An exact copy of all entries is required.

※

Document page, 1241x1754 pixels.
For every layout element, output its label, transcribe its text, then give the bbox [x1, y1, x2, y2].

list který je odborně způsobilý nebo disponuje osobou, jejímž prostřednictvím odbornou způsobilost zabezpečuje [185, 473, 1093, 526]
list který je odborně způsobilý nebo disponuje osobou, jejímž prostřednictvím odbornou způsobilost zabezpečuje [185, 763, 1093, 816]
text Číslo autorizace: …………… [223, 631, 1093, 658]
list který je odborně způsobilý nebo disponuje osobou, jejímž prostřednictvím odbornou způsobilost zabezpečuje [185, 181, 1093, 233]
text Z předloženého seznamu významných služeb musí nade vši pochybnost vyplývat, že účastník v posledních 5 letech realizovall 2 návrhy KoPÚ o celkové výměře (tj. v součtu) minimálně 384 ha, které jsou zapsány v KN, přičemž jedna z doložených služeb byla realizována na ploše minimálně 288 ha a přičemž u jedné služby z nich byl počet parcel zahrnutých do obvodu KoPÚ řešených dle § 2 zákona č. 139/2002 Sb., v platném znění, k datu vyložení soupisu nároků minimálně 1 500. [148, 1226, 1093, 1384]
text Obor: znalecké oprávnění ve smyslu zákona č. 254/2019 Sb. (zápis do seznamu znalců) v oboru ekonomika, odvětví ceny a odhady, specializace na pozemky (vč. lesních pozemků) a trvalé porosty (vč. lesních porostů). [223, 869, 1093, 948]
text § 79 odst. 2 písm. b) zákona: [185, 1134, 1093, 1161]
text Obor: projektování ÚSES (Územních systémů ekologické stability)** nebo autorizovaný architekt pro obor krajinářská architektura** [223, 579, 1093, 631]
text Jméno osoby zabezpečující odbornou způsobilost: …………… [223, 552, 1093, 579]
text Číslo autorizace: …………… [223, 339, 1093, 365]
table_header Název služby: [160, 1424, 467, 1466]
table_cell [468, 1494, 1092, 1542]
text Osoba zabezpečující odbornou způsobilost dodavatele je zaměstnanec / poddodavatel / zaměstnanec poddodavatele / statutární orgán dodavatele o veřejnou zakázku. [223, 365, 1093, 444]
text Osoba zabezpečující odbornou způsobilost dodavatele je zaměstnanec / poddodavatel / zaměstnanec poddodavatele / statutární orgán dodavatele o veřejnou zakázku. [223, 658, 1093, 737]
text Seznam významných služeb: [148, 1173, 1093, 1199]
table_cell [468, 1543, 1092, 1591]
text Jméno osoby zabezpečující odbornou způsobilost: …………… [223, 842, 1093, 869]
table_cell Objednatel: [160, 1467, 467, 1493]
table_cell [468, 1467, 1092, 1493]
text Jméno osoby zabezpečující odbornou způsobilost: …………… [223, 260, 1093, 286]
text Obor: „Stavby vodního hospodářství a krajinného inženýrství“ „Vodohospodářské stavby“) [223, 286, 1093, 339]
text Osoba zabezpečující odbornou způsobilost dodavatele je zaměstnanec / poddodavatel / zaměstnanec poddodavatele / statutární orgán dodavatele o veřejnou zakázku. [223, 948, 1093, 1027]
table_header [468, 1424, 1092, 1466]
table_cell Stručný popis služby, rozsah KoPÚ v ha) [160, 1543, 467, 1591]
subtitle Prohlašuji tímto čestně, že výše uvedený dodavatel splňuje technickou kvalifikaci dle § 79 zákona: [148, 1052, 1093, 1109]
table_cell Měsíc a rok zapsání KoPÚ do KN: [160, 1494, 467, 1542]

※

**Task result**:
Document page, 1241x1754 pixels.
For every layout element, output its label, transcribe its text, then give the bbox [x1, y1, x2, y2].

list který je odborně způsobilý nebo disponuje osobou, jejímž prostřednictvím odbornou způsobilost zabezpečuje [185, 473, 1093, 526]
list který je odborně způsobilý nebo disponuje osobou, jejímž prostřednictvím odbornou způsobilost zabezpečuje [185, 763, 1093, 816]
text Číslo autorizace: …………… [223, 631, 1093, 658]
list který je odborně způsobilý nebo disponuje osobou, jejímž prostřednictvím odbornou způsobilost zabezpečuje [185, 181, 1093, 233]
text Z předloženého seznamu významných služeb musí nade vši pochybnost vyplývat, že účastník v posledních 5 letech realizovall 2 návrhy KoPÚ o celkové výměře (tj. v součtu) minimálně 384 ha, které jsou zapsány v KN, přičemž jedna z doložených služeb byla realizována na ploše minimálně 288 ha a přičemž u jedné služby z nich byl počet parcel zahrnutých do obvodu KoPÚ řešených dle § 2 zákona č. 139/2002 Sb., v platném znění, k datu vyložení soupisu nároků minimálně 1 500. [148, 1226, 1093, 1384]
text Obor: znalecké oprávnění ve smyslu zákona č. 254/2019 Sb. (zápis do seznamu znalců) v oboru ekonomika, odvětví ceny a odhady, specializace na pozemky (vč. lesních pozemků) a trvalé porosty (vč. lesních porostů). [223, 869, 1093, 948]
text § 79 odst. 2 písm. b) zákona: [185, 1134, 1093, 1161]
text Obor: projektování ÚSES (Územních systémů ekologické stability)** nebo autorizovaný architekt pro obor krajinářská architektura** [223, 579, 1093, 631]
text Jméno osoby zabezpečující odbornou způsobilost: …………… [223, 552, 1093, 579]
text Číslo autorizace: …………… [223, 339, 1093, 365]
table_header Název služby: [160, 1424, 467, 1466]
table_cell [468, 1494, 1092, 1542]
text Osoba zabezpečující odbornou způsobilost dodavatele je zaměstnanec / poddodavatel / zaměstnanec poddodavatele / statutární orgán dodavatele o veřejnou zakázku. [223, 365, 1093, 444]
text Osoba zabezpečující odbornou způsobilost dodavatele je zaměstnanec / poddodavatel / zaměstnanec poddodavatele / statutární orgán dodavatele o veřejnou zakázku. [223, 658, 1093, 737]
text Seznam významných služeb: [148, 1173, 1093, 1199]
table_cell [468, 1543, 1092, 1591]
text Jméno osoby zabezpečující odbornou způsobilost: …………… [223, 842, 1093, 869]
table_cell Objednatel: [160, 1467, 467, 1493]
table_cell [468, 1467, 1092, 1493]
text Jméno osoby zabezpečující odbornou způsobilost: …………… [223, 260, 1093, 286]
text Obor: „Stavby vodního hospodářství a krajinného inženýrství“ „Vodohospodářské stavby“) [223, 286, 1093, 339]
text Osoba zabezpečující odbornou způsobilost dodavatele je zaměstnanec / poddodavatel / zaměstnanec poddodavatele / statutární orgán dodavatele o veřejnou zakázku. [223, 948, 1093, 1027]
table_header [468, 1424, 1092, 1466]
table_cell Stručný popis služby, rozsah KoPÚ v ha) [160, 1543, 467, 1591]
subtitle Prohlašuji tímto čestně, že výše uvedený dodavatel splňuje technickou kvalifikaci dle § 79 zákona: [148, 1052, 1093, 1109]
table_cell Měsíc a rok zapsání KoPÚ do KN: [160, 1494, 467, 1542]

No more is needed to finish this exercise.